One of the most important areas to focus on to improve your golf game is the hip. The hip joint connects the upper leg to the pelvis and is where most of the power from the golf swing is produced. This is a common area, especially in middle aged men, where tightness develops from long periods of sitting. The four phases of the golf swing are the address, backswing, downswing, and follow-through and are all greatly affected by your hip flexibility.
The Four Phases
- ADDRESS: The address is getting you set up comfortably in front of your ball to allow free motion of the hip, spine and shoulder.
- BACKSWING: The backswing is the loading phase of the golf swing, rotating your body and trunk away from the ball.
- DOWNSING: The power of the golf swing comes from explosive extension and rotation of the hips from the back swing into the downswing which creates a lot of torque through the legs and into the spine and then the shoulders which is transmitted to down the arms and into the golf club.
- FOLLOW THROUGH: The hip is where the force for the golf swing is created and limited hip flexibility and strength can decrease distance and accuracy of your shot.
The spine is where the power from the legs is magnified with your abdominal and core muscles and then transmitted to your shoulders. The most important region of the spine is the thoracic spine which extends from the base of the neck down to the end of the rib cage. If this area is stiff, the force created in the hips will be lost and place extra stress on your shoulders.
The shoulders are an extension of the golf club which pivot around the rib cage and thoracic spine with a long arc of rotation. In an efficient movement, the force should be created in the hips, transmitted up the trunk via spine and core muscles, and then out the shoulders with a long arc increasing torque until the club hits the ball. Any limitation in flexibility or strength in these regions can lead to decreased distance and accuracy.
These 3 daily exercises can help improve your overall mobility and allow for increased ease with your golf swing.
Kneeling Hip Flexor Stretch
- Kneel on one knee with your other foot in front in a lunge position.
- Tighten your abdominals and tilt your pelvis backwards to flatten your low back.
- Keeping your back straight, lunge your hips forward to feel a stretch down the front of your hip into your thigh.

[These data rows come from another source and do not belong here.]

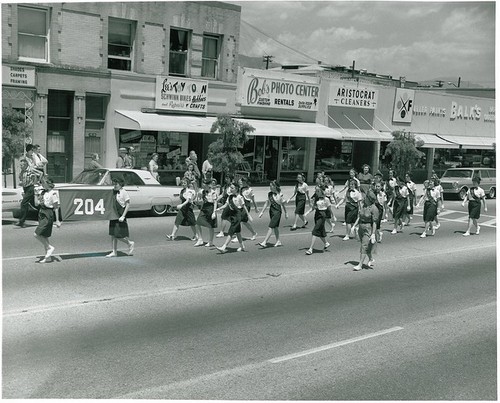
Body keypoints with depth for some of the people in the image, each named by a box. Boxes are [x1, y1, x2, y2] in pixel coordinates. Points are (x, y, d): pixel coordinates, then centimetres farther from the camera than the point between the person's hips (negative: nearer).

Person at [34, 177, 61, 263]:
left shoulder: (53, 193, -14)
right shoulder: (43, 192, 9)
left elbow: (56, 207, -13)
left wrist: (57, 220, -13)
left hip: (48, 215, -9)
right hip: (42, 214, 9)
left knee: (37, 234, -12)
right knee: (44, 236, 12)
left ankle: (50, 247, 4)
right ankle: (47, 255, 21)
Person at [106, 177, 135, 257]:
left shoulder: (123, 192, -10)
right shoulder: (112, 192, 8)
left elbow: (128, 205, -10)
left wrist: (123, 216, -16)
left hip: (120, 217, -7)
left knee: (119, 236, -5)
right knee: (113, 235, 8)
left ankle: (130, 243, 20)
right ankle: (114, 252, 17)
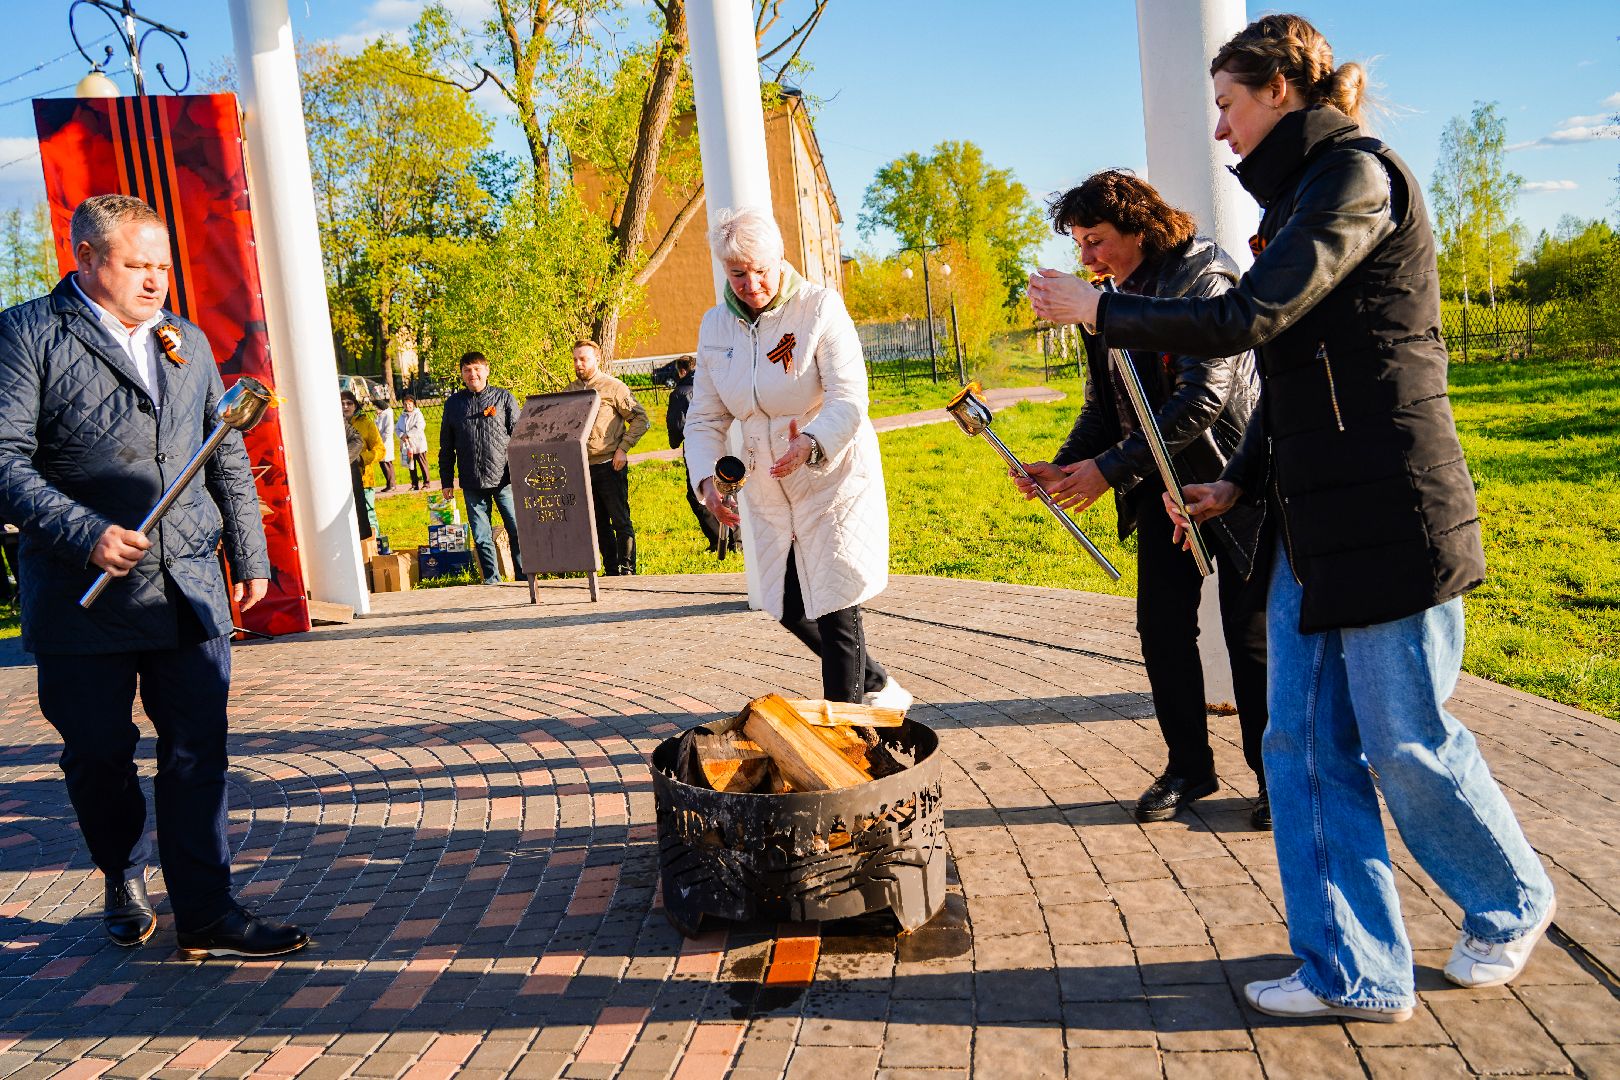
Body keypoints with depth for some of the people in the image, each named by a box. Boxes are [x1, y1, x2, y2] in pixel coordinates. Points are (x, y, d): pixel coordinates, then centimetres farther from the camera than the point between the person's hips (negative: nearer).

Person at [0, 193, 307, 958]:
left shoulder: (187, 341, 16)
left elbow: (229, 459, 19)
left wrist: (250, 556, 15)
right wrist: (87, 535, -19)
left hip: (191, 589, 3)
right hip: (85, 594, -3)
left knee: (198, 753, 1)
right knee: (98, 754, 11)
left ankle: (207, 913, 9)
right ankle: (123, 880, 35)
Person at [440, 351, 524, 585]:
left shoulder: (504, 398, 4)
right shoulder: (453, 403, 11)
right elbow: (446, 446, 15)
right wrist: (446, 480, 11)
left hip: (504, 479, -2)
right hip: (472, 484, 2)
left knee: (518, 531, -1)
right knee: (481, 537, 6)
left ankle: (525, 579, 9)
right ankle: (492, 581, 16)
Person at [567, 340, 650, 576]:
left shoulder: (613, 387, -4)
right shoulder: (571, 390, 11)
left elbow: (640, 418, -5)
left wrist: (623, 449, -11)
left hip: (610, 466, -6)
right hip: (583, 467, 6)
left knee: (621, 521, -3)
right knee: (599, 523, 10)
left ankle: (627, 570, 1)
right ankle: (611, 571, 18)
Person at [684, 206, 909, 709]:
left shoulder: (820, 307, -14)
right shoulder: (715, 326, 2)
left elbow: (849, 399, -22)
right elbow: (704, 417, 4)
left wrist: (812, 443, -42)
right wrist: (706, 477, -14)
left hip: (833, 479, -6)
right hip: (767, 491, 6)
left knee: (835, 606, -7)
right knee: (789, 609, 11)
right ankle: (874, 683, 32)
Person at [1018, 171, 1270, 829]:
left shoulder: (1204, 281, -15)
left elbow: (1203, 397, -24)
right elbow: (1104, 408, 12)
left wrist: (1109, 469, -25)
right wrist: (1063, 467, -6)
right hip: (1164, 490, 7)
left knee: (1251, 634, 1)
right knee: (1161, 628, 5)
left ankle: (1276, 775, 16)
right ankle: (1188, 767, 20)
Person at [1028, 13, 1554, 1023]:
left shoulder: (1357, 173, -11)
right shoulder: (1305, 193, 19)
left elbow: (1247, 320, -20)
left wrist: (1094, 308, -12)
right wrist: (1240, 481, 15)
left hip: (1389, 509, -9)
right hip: (1317, 519, 9)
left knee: (1407, 739, 3)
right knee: (1306, 743, 7)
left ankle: (1512, 903, 31)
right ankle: (1354, 971, 17)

- Hold for 1 minute and complete twice on each side.
Standing Thoracic Mobility
- Hold a golf club or broom stick in your hands at shoulder height with your arms in front of you.
- Stand with right leg in front and rotate to the right 10 times.
- Then keep your arms straight but reach above your head with the stick and bend to the right to times.
- You can switch your left foot to the front and complete both movements on the left side
Posterior Rotator Cuff Stretch
- Reach with your right arm across your body just below shoulder height so you feel a stretch on the back of your right shoulder.
- If this is not a good stretch, you can add a little extra pressure with your left arm.
- Hold for 1 minute and complete on the other side.